The Bizarre Case of USyd Lecturer Tim Anderson
WORDS BY EDEN FAITHFULL & JOSHUA WOOLLER
Tim Anderson has been a senior lecturer in the Political Economy department at Sydney University since 1998. He is also currently in North Korea defending the “independent” Kim dynasty against “renewed US aggression”. So it’s safe to say he has some controversial political opinions.
In what can only be described as one of the strangest hiring choices in the history of the University, Anderson has a bizarre track record, from pushing the idea that Syrian gas attacks were “false flag” operations orchestrated by the US Government, rather than Syrian dictator Bashar al-Assad, to being convicted and serving six years in prison for the attempted execution of a bomb plot. Following his release in 1985, due to a police informant’s testimony being deemed as unreliable, Anderson was re-arrested and convicted in 1990 for his alleged involvement in the Sydney Hilton Bombings of 1978, which killed two people. Evan Pederick in 1989 testified that Anderson had ordered him to plant bombs in the Hilton, though, in 1991, Pederick’s testimony was ruled as unreliable, and Anderson was once again acquitted.
Anderson found academia following his release, and took up a position at UTS in 1994, before moving to USyd. Of course, since his appointment at USyd, Anderson still advocates for a wide variety of conspiracy theories, which seem incongruous with the prestigious legacy of the University.
In 2014 Anderson travelled to Damascus with a WikiLeaks party delegation to meet Assad. Anderson’s support for the Syrian regime culminated earlier this year, when he was involved in a two-day pro-Assad conference, that discussed the country’s Civil War from the perspective of terrorist organisation Hezbollah.

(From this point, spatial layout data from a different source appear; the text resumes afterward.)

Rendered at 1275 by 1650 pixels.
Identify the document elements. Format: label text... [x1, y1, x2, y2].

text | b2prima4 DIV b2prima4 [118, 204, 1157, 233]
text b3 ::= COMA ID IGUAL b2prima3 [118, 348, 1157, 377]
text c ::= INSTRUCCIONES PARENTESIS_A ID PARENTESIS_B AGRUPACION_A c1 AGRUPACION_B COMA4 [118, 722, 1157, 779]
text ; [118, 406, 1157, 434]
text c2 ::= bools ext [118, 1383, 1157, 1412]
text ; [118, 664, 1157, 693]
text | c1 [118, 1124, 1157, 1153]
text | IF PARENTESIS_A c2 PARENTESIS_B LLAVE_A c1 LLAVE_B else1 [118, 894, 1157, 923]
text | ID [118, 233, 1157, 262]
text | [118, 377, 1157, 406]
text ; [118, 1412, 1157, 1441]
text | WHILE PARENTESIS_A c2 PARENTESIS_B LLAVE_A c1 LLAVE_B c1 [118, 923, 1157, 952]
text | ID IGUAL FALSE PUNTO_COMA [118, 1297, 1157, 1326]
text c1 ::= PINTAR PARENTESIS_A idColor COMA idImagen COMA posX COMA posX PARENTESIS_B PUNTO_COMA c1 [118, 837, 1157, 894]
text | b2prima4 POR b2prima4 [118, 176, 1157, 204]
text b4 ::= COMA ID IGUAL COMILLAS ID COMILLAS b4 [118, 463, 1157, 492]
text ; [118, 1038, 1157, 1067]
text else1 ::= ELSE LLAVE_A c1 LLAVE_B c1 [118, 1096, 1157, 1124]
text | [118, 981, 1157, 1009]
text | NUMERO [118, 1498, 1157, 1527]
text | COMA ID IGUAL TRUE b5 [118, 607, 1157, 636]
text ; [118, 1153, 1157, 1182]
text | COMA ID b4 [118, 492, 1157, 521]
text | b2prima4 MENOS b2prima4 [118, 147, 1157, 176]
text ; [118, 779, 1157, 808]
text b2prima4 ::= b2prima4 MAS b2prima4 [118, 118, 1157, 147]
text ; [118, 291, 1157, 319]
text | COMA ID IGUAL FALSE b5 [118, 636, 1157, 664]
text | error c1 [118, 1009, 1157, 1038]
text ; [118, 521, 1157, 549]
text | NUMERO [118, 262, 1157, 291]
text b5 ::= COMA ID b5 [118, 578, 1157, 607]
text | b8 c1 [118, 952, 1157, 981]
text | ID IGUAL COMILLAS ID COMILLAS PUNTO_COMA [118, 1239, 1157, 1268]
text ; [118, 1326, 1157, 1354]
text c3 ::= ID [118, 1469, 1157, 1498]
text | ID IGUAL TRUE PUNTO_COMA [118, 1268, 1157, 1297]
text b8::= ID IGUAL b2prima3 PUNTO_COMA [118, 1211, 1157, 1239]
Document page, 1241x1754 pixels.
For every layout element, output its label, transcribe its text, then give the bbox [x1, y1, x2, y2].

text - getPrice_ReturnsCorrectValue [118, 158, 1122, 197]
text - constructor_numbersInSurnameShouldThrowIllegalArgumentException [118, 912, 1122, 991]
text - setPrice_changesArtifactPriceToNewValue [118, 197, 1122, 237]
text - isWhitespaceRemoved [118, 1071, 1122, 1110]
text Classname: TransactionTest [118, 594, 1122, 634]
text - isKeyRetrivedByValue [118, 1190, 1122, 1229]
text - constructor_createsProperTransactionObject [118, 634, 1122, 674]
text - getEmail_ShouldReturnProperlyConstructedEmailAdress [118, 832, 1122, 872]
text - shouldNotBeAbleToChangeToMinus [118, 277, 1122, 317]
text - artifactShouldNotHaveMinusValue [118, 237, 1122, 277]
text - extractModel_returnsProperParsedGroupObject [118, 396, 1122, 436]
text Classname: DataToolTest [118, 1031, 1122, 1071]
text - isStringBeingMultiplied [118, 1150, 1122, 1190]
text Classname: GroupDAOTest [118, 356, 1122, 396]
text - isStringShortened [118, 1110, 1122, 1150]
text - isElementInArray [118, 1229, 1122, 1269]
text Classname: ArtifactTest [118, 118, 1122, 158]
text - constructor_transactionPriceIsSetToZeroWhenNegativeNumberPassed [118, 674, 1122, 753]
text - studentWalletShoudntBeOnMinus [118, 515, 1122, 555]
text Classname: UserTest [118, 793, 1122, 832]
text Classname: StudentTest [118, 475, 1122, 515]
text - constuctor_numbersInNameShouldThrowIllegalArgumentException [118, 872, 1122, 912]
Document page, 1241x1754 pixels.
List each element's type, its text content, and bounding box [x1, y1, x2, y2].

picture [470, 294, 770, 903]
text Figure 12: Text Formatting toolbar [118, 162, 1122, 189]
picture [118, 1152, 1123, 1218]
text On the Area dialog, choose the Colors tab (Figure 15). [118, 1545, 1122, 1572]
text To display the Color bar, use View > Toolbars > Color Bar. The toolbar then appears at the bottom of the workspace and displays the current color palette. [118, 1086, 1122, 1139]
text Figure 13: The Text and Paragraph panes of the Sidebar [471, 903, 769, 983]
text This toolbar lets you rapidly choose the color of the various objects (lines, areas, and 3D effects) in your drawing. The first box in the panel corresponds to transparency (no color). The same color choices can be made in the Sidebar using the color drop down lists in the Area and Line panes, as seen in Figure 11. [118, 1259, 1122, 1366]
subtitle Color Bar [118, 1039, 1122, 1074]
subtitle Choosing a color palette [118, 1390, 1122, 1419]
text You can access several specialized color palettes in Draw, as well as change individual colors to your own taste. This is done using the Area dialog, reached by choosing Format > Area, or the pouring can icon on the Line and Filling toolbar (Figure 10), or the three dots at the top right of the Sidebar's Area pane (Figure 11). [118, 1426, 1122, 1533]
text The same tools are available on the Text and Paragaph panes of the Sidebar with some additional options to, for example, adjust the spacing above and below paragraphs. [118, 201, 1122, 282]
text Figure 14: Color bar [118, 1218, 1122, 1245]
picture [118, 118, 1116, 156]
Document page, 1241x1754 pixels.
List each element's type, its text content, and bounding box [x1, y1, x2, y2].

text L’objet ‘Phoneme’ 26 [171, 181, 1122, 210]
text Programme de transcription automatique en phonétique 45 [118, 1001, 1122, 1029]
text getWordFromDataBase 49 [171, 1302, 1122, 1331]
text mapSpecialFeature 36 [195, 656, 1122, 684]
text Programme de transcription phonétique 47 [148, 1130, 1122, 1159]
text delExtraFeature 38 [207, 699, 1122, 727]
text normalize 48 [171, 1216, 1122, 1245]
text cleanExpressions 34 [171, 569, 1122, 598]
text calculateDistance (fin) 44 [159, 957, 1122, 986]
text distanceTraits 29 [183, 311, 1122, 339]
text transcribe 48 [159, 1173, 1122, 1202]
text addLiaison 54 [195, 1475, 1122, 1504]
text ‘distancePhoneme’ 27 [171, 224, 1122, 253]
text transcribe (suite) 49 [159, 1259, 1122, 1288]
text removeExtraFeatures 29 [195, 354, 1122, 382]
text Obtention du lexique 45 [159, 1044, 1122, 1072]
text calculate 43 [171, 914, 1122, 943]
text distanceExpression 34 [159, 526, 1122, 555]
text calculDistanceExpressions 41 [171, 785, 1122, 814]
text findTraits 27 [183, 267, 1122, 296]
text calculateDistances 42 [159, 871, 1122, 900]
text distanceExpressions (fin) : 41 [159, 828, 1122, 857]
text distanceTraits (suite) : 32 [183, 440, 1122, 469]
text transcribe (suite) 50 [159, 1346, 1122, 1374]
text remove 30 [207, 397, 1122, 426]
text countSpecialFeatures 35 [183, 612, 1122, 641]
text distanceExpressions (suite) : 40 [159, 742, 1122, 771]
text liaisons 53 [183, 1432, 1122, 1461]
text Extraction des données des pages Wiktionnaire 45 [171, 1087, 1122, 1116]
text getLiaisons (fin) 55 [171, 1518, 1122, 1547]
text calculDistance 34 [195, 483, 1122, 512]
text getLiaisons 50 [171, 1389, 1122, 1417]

Anderson has claimed that the Syrian Civil War is a “hoax” masterminded by former US President Barack Obama to “destroy an independent nation”. All terrorist organisations in Syria, according to Anderson, have been directly financed by the United States government in order to create a “New Middle East.”
He has labelled sarin gas attacks, which the European Union and United States have attributed to the Assad regime as being “false flag operations”. In a post written on his Facebook page, Anderson claimed that there is “no credible evidence that the Syrian Army has ever used chemical weapons”. Amnesty International concluded that the attacks were likely the result of aerial bombardment, while Prime-Minister Malcolm Turnbull described the attacks as “horrendous political conduct” on the part of the Assad regime.
The Political Economy Society’s Vice President, Andrew, offered Pulp a perspective of his senior lecturer that he claims has not been addressed by the media that often flock to his divergent political opinions.
“He’s actually a very engaging and passionate lecturer. A lot of his students really like him,” he admitted. “I haven’t had him as a lecturer before, but from what I’ve heard from all of his students, he’s a great educator”.
“It’s really important to have diversity in the Political Economy department. Of course, if you have a lecturer spouting sexist or racist views, then that’s another matter - but Professor Anderson just hold political opinions that are … very unorthodox in Australia”.
“Also I think you should note - he was, in the eyes of the law, acquitted of the terrorist acts he allegedly executed. I think that should be said.”
Another student told Pulp that as soon as he had found out Anderson’s views, he immediately dropped the subject.
"It’s probably fair to say I didn’t want to be lectured to by someone that denies pretty basic facts”, he told Pulp.
A student that had taken one of Anderson’s classes, however, told Pulp that from his lecture experience, he had found Anderson a “fairly normal, boring lecturer” and the he would not have known of Anderson’s strange views were it not for media coverage.
Anderson is currently on leave partaking in a “solidarity visit” in North Korea, a country which according to the United Nations Commission of Inquiry of Human Rights has human rights abuses the “gravity and scale” of which “do not have any parallel in the contemporary world.”